Our plugin emulator will support the commands "?" (echo), “X” (get-device-status), “PC” (get-vm-status), “B” (buzz) - this is enough to be seen from the Tibbo Device Explorer. The first command is used to auto-detect devices in the local segment, the second and third commands return the expanded status of the device and the virtual machine.

So, we sculpt a packet analyzer using automaton functions.

 TiosEmuLayer.onLogRecord ( uint64_t timestamp, uint_t recordCode, void const* p, size_t size ) { if (recordCode != log.StdRecordCode.Rx) return; bool result = try m_packetScanner.recognize (scanPacket, p, size); if (!result) m_reply = "C"; else if (!m_reply) return; char const* id = strchr (p, '|'); // find id - if there's any try transmitString ($"[$m_macAddressString]$m_reply$id"); } jnc.AutomatonResult automaton TiosEmuLayer.scanPacket (jnc.Recognizer* recognizer) { %% "_?" m_reply = "A"; %% "_[" (\d+ '.')* \d+ ']' MacAddress address = parseMacAddress (recognizer.m_lexeme + 2); if (memcmp (address, m_macAddress, sizeof (address)) != 0) { m_reply = null; return jnc.AutomatonResult.Stop; // don't scan further } recognizer.m_automatonFunc = scanCommand; // change automaton } 

The onLogRecord function sends the RX data for analysis to the automatic function scanPacket and then sends a response packet (or silently quits if no answer is needed). To form response packets, Jancy formatting literals (Perl-like formatting) are used.

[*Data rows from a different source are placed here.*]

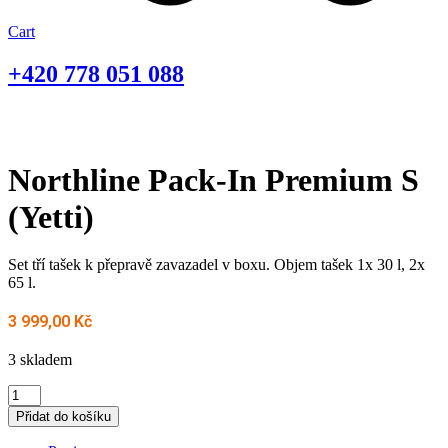
Cart
+420
778 051 088
Northline Pack-In Premium S
(Yetti)
Set tří tašek k přepravě zavazadel v boxu. Objem tašek 1x 30 l, 2x
65 l.
3 999,00
Kč
3 skladem
Northline
Pack-
Přidat do košíku
In
Premium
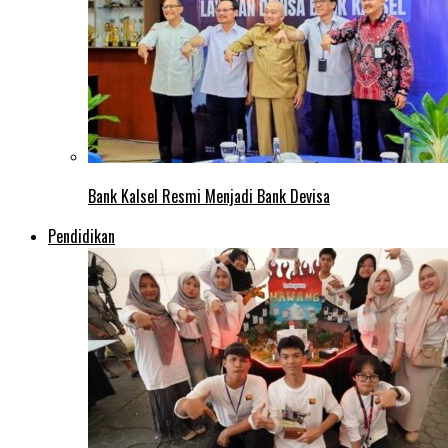
Bank Kalsel Resmi Menjadi Bank Devisa
Pendidikan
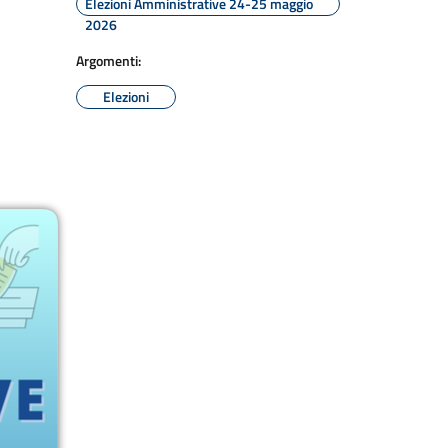
Elezioni Amministrative 24-25 maggio
2026
Argomenti:
Elezioni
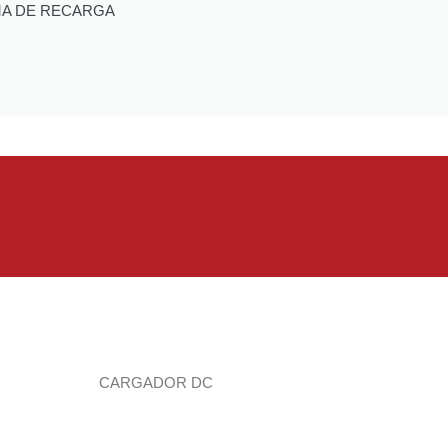
MA DE RECARGA
CARGADOR DC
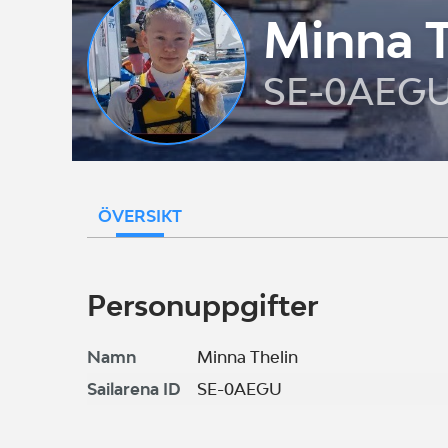
Minna T
SE-0AEG
ÖVERSIKT
Personuppgifter
Namn
Minna Thelin
Sailarena ID
SE-0AEGU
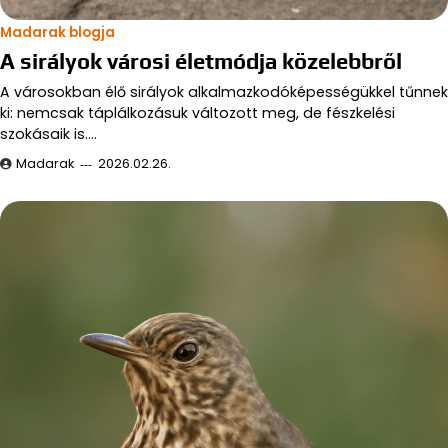
Madarak blogja
A sirályok városi életmódja közelebbről
A városokban élő sirályok alkalmazkodóképességükkel tűnnek
ki: nemcsak táplálkozásuk változott meg, de fészkelési
szokásaik is.…
Madarak
2026.02.26.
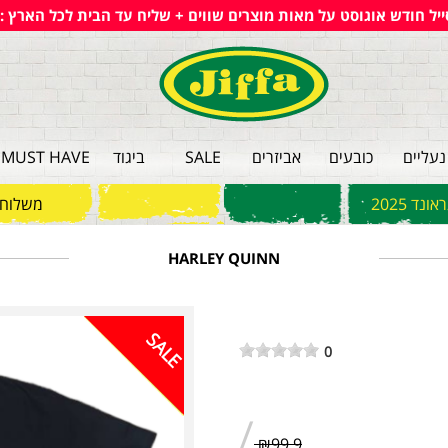
ייל חודש אוגוסט על מאות מוצרים שווים + שליח עד הבית לכל הארץ :)
נעליים
כובעים
אביזרים
SALE
ביגוד
MUST HAVE
ד 2025
משלוחי
HARLEY QUINN
SALE
0
/
₪99.9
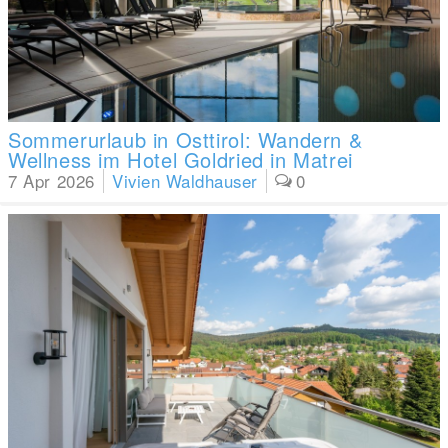
Sommerurlaub in Osttirol: Wandern &
Wellness im Hotel Goldried in Matrei
7 Apr 2026
Vivien Waldhauser
0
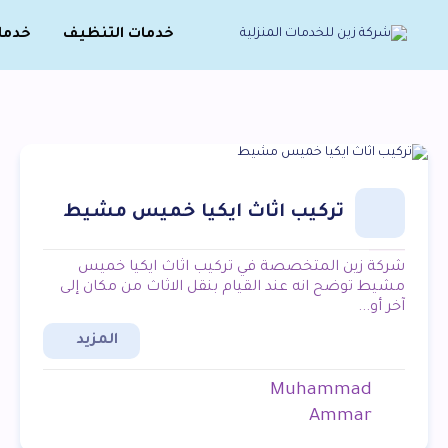
خدمات التنظيف
خدما
تركيب اثاث ايكيا خميس مشيط
شركة زين المتخصصة في تركيب اثاث ايكيا خميس
مشيط توضح انه عند القيام بنقل الاثاث من مكان إلى
آخر أو...
المزيد
Muhammad
Ammar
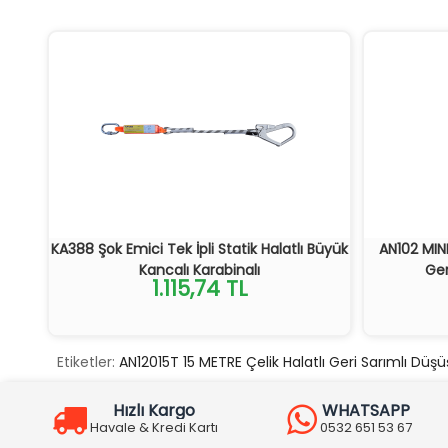
KA388 Şok Emici Tek İpli Statik Halatlı Büyük
AN102 MIN
Kancalı Karabinalı
Ger
1.115,74 TL
Etiketler:
AN12015T 15 METRE Çelik Halatlı Geri Sarımlı Düş
Hızlı Kargo
WHATSAPP
Havale & Kredi Kartı
0532 651 53 67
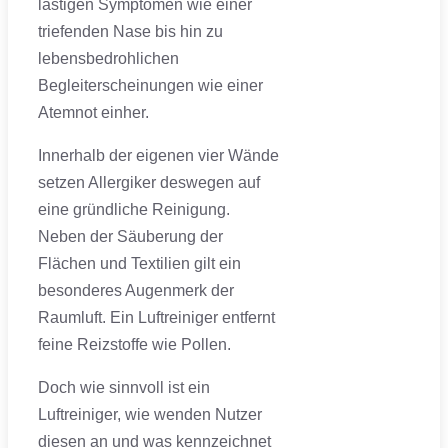
lästigen Symptomen wie einer
triefenden Nase bis hin zu
lebensbedrohlichen
Begleiterscheinungen wie einer
Atemnot einher.
Innerhalb der eigenen vier Wände
setzen Allergiker deswegen auf
eine gründliche Reinigung.
Neben der Säuberung der
Flächen und Textilien gilt ein
besonderes Augenmerk der
Raumluft. Ein Luftreiniger entfernt
feine Reizstoffe wie Pollen.
Doch wie sinnvoll ist ein
Luftreiniger, wie wenden Nutzer
diesen an und was kennzeichnet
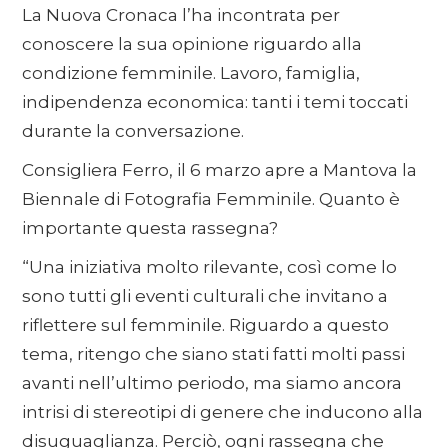
La Nuova Cronaca l’ha incontrata per
conoscere la sua opinione riguardo alla
condizione femminile. Lavoro, famiglia,
indipendenza economica: tanti i temi toccati
durante la conversazione.
Consigliera Ferro, il 6 marzo apre a Mantova la
Biennale di Fotografia Femminile. Quanto è
importante questa rassegna?
“Una iniziativa molto rilevante, così come lo
sono tutti gli eventi culturali che invitano a
riflettere sul femminile. Riguardo a questo
tema, ritengo che siano stati fatti molti passi
avanti nell’ultimo periodo, ma siamo ancora
intrisi di stereotipi di genere che inducono alla
disuguaglianza. Perciò, ogni rassegna che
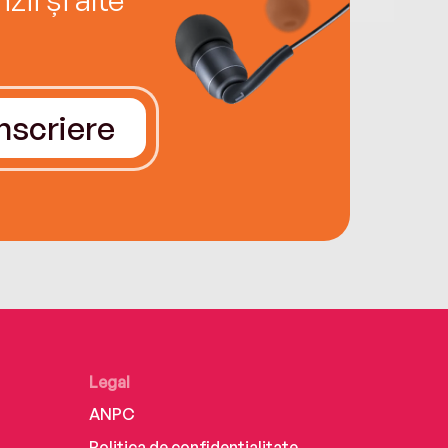
Înscriere
Legal
ANPC
Politica de confidențialitate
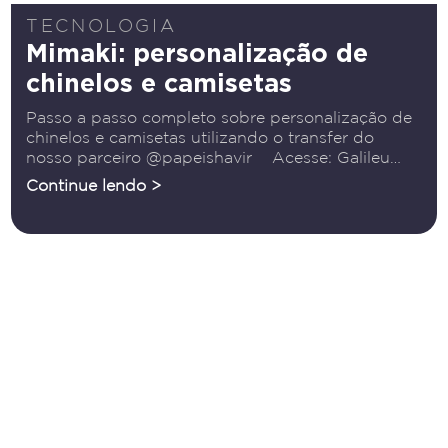
TECNOLOGIA
Mimaki: personalização de
chinelos e camisetas
Passo a passo completo sobre personalização de
chinelos e camisetas utilizando o transfer do
nosso parceiro @papeishavir Acesse: Galileu
Tecnologia » Conheça a Mimaki
Continue lendo >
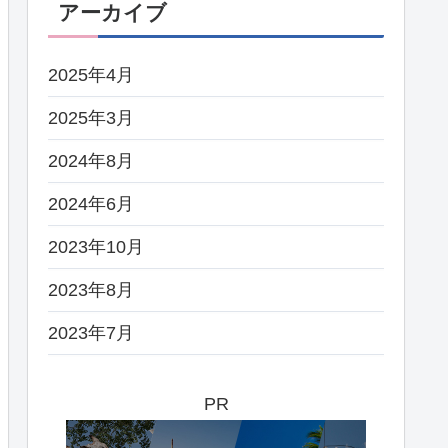
アーカイブ
2025年4月
2025年3月
2024年8月
2024年6月
2023年10月
2023年8月
2023年7月
PR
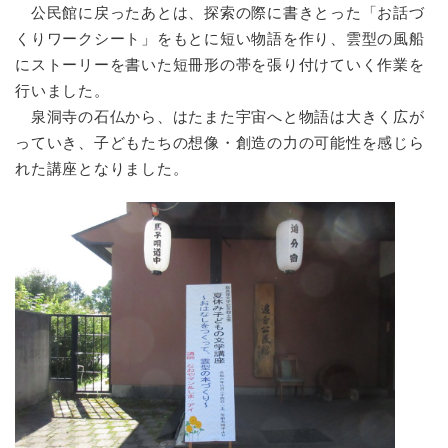
公民館に戻ったあとは、探索の際に書きとった「お話づ
くりワークシート」をもとに短い物語を作り、雲型の風船
にストーリーを書いた短冊形の帯を張り付けていく作業を
行いました。
泉洞寺の石仏から、はたまた宇宙へと物語は大きく広が
っていき、子どもたちの想像・創造の力の可能性を感じら
れた講座となりました。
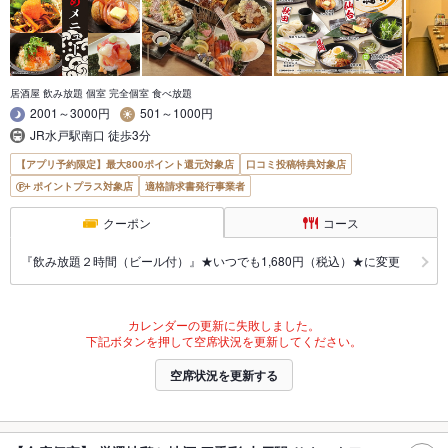
居酒屋 飲み放題 個室 完全個室 食べ放題
2001～3000円
501～1000円
JR水戸駅南口 徒歩3分
【アプリ予約限定】最大800ポイント還元対象店
口コミ投稿特典対象店
ポイントプラス対象店
適格請求書発行事業者
クーポン
コース
『飲み放題２時間（ビール付）』★いつでも1,680円（税込）★に変更
カレンダーの更新に失敗しました。
下記ボタンを押して空席状況を更新してください。
空席状況を更新する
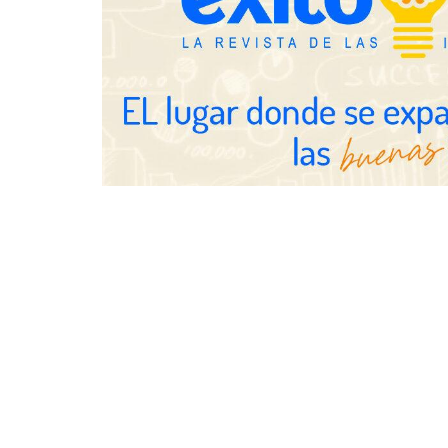
qué aprender
ya no es sufi
profesionales
Brisas del Estrecho abastece a la
hostelería de Sevilla conectando
lonjas con establecimientos
COSITAL valo
nuevo modelo
para reforzar
de los ayunt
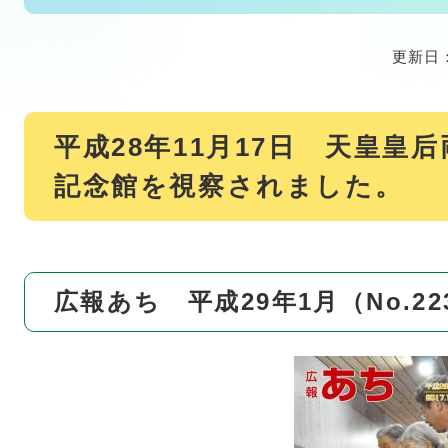
更新日：
平成28年11月17日 天皇皇
記念館を視察されました。
広報あち 平成29年1月（No.22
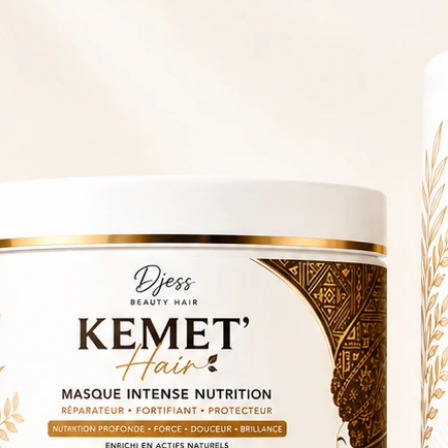
me leave-in KEMET’HAIR
 cheveux secs.
pour revitaliser les cheveux fragiles.
a souplesse des cheveux.
 à embellir les longueurs.
s effet lourd.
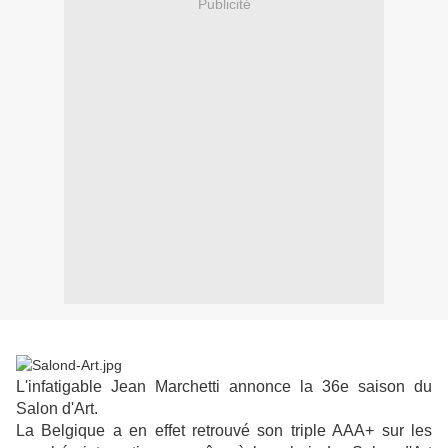
Publicité
L'infatigable Jean Marchetti annonce la 36e saison du
Salon d'Art.
La Belgique a en effet retrouvé son triple AAA+ sur les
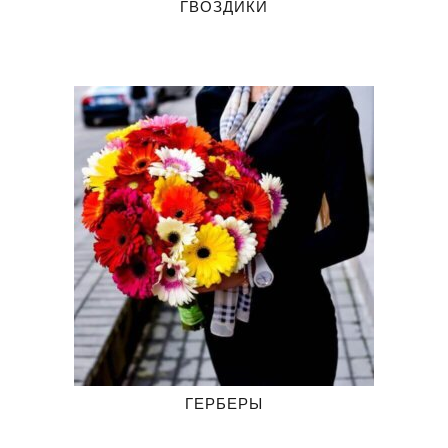
ГВОЗДИКИ
ГЕРБЕРЫ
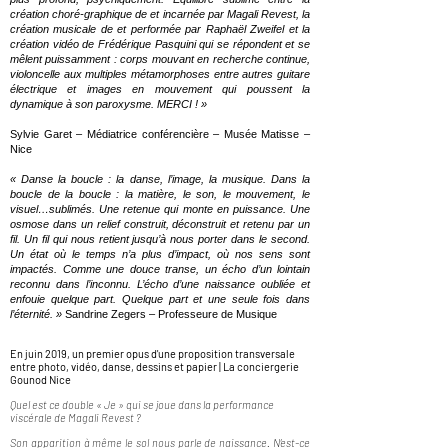
création choré-graphique de et incarnée par Magali Revest, la
création musicale de et performée par Raphaël Zweifel et la
création vidéo de Frédérique Pasquini qui se répondent et se
mêlent puissamment : corps mouvant en recherche continue,
violoncelle aux multiples métamorphoses entre autres guitare
électrique et images en mouvement qui poussent la
dynamique à son paroxysme. MERCI ! »
Sylvie Garet – Médiatrice conférencière – Musée Matisse –
Nice
« Danse la boucle : la danse, l’image, la musique. Dans la
boucle de la boucle : la matière, le son, le mouvement, le
visuel…sublimés. Une retenue qui monte en puissance. Une
osmose dans un relief construit, déconstruit et retenu par un
fil. Un fil qui nous retient jusqu’à nous porter dans le second.
Un état où le temps n’a plus d’impact, où nos sens sont
impactés. Comme une douce transe, un écho d’un lointain
reconnu dans l’inconnu. L’écho d’une naissance oubliée et
enfouie quelque part. Quelque part et une seule fois dans
l’éternité. »
Sandrine Zegers – Professeure de Musique
En juin 2019, un premier opus d'une proposition transversale
entre photo, vidéo, danse, dessins et papier | La conciergerie
Gounod Nice
Quel est ce double « Je » qui se joue dans la performance
viscérale de Magali Revest ?
Son apparition à même le sol nous parle de naissance. N’est-ce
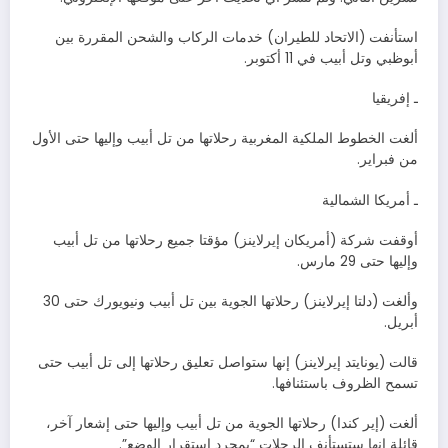
استأنفت (الاتحاد للطيران) خدمات الركاب والشحن المقررة بين
أبوظبي وتل أبيب في 11 أكتوبر.
ـ إفريقيا
ألغت الخطوط الملكية المغربية رحلاتها من تل أبيب وإليها حتى الأول
من فبراير.
ـ أمريكا الشمالية
أوقفت شركة (أمريكان إيرلاينز) مؤقتا جميع رحلاتها من تل أبيب
وإليها حتى 29 مارس.
وألغت (دلتا إيرلاينز) رحلاتها الجوية بين تل أبيب ونيويورك حتى 30
أبريل.
قالت (يونايتد إيرلاينز) إنها ستواصل تعليق رحلاتها إلى تل أبيب حتى
تسمح الظروف باستئنافها.
ألغت (إير كندا) رحلاتها الجوية من تل أبيب وإليها حتى إشعار آخر،
قائلة إنها ستستأنف الرحلات “بمجرد استقرار الوضع”.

The machine scanPacket demonstrates the extremely useful possibility of parsing multilanguage input data (analogous to fgoto / fcall for changing machines in Ragel). After parsing and checking the first part of the packet containing the MAC prefix, we “jump” to the second automaton, scanCommand, to parse the packet body with the actual command and identifying suffix:

 jnc.AutomatonResult automaton TiosEmuLayer.scanCommand (jnc.Recognizer* recognizer) { %% id = '|' .* %% 'X' id? m_reply = "A<IONJ-3.4.0>/ec8ec901-bb4b-4468-bfb9-bf482589cc17/test!"; %% "PC" id? m_reply = "A*R*/00/&h A:0000,B:0000,PC:00000000,SP:00,FL:Z**/65535"; %% 'B' id? m_reply = "A"; } 

The second automaton demonstrates the ability to define named regular expressions for later use. Note that standard classes of characters such as spaces, decimal digits, etc. do not need special definitions and are accessible, as in Perl, through the escape sequences \ d, \ D, s, \ S, \ w, \ W.

We launch our plug-in on the carrier UDP session, select the adapter “All IPv4 Adapters” and open port 65535. We want our plug-in to respond to the address from which the request came - for this we select the Auto-switch Remote Address checkbox (a button with a compass ). Now we start Device Explorer and we see the dummy device generated by our emulator. Fanfare, fireworks, hulks.



The full text of the plugin can be downloaded here: http://tibbo.com/downloads/open/ioninja-plugin-samples/TiosEmu.zip

Conclusion

Of course, the output we did not have a full-fledged TiOS emulator, but rather a blank blank. However, this should be quite enough to demonstrate the concept itself and to understand which direction to dig further - this emulator may well serve as a starting point for writing some more useful testing utility in your particular case.

In the next part of the article, we will look at creating a plug-in layer for analyzing the protocol.